**Directions:** Down to the last line, set the entries down again exactly.
[[ Data excerpts, beginning ]]
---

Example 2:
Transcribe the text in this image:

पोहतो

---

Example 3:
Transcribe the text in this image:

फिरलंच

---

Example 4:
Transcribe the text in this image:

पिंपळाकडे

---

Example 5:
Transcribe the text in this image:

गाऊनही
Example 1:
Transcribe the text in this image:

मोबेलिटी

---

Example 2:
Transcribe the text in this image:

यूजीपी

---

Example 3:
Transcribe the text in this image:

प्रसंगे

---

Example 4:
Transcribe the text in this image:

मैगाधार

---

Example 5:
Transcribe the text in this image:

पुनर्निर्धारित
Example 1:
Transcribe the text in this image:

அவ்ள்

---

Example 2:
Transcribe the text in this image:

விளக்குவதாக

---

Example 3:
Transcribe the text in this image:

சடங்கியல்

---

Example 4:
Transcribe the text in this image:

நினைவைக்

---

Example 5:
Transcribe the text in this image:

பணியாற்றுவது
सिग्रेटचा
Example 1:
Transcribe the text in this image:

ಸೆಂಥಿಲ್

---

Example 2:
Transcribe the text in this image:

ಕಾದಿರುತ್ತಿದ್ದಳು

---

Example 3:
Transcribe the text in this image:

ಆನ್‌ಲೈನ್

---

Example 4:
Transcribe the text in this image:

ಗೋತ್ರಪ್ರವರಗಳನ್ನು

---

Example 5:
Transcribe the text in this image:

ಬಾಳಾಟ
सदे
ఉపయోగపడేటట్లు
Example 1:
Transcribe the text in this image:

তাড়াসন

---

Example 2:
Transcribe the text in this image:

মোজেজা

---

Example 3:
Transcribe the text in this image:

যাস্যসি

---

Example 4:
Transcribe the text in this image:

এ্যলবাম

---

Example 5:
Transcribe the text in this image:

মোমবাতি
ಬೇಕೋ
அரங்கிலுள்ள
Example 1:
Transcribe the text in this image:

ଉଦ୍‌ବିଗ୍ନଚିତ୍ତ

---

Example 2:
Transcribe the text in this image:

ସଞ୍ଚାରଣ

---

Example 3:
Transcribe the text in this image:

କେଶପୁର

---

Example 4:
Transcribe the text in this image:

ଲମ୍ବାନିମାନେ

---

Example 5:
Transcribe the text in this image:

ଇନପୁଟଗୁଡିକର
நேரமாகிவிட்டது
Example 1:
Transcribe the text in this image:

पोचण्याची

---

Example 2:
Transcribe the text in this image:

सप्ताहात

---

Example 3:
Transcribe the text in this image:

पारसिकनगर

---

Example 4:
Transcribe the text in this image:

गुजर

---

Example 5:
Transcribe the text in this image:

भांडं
[[ Data excerpts, end ]]
**Solution:**
---

Example 2:
Transcribe the text in this image:

पोहतो

---

Example 3:
Transcribe the text in this image:

फिरलंच

---

Example 4:
Transcribe the text in this image:

पिंपळाकडे

---

Example 5:
Transcribe the text in this image:

गाऊनही
Example 1:
Transcribe the text in this image:

मोबेलिटी

---

Example 2:
Transcribe the text in this image:

यूजीपी

---

Example 3:
Transcribe the text in this image:

प्रसंगे

---

Example 4:
Transcribe the text in this image:

मैगाधार

---

Example 5:
Transcribe the text in this image:

पुनर्निर्धारित
Example 1:
Transcribe the text in this image:

அவ்ள்

---

Example 2:
Transcribe the text in this image:

விளக்குவதாக

---

Example 3:
Transcribe the text in this image:

சடங்கியல்

---

Example 4:
Transcribe the text in this image:

நினைவைக்

---

Example 5:
Transcribe the text in this image:

பணியாற்றுவது
सिग्रेटचा
Example 1:
Transcribe the text in this image:

ಸೆಂಥಿಲ್

---

Example 2:
Transcribe the text in this image:

ಕಾದಿರುತ್ತಿದ್ದಳು

---

Example 3:
Transcribe the text in this image:

ಆನ್‌ಲೈನ್

---

Example 4:
Transcribe the text in this image:

ಗೋತ್ರಪ್ರವರಗಳನ್ನು

---

Example 5:
Transcribe the text in this image:

ಬಾಳಾಟ
सदे
ఉపయోగపడేటట్లు
Example 1:
Transcribe the text in this image:

তাড়াসন

---

Example 2:
Transcribe the text in this image:

মোজেজা

---

Example 3:
Transcribe the text in this image:

যাস্যসি

---

Example 4:
Transcribe the text in this image:

এ্যলবাম

---

Example 5:
Transcribe the text in this image:

মোমবাতি
ಬೇಕೋ
அரங்கிலுள்ள
Example 1:
Transcribe the text in this image:

ଉଦ୍‌ବିଗ୍ନଚିତ୍ତ

---

Example 2:
Transcribe the text in this image:

ସଞ୍ଚାରଣ

---

Example 3:
Transcribe the text in this image:

କେଶପୁର

---

Example 4:
Transcribe the text in this image:

ଲମ୍ବାନିମାନେ

---

Example 5:
Transcribe the text in this image:

ଇନପୁଟଗୁଡିକର
நேரமாகிவிட்டது
Example 1:
Transcribe the text in this image:

पोचण्याची

---

Example 2:
Transcribe the text in this image:

सप्ताहात

---

Example 3:
Transcribe the text in this image:

पारसिकनगर

---

Example 4:
Transcribe the text in this image:

गुजर

---

Example 5:
Transcribe the text in this image:

भांडं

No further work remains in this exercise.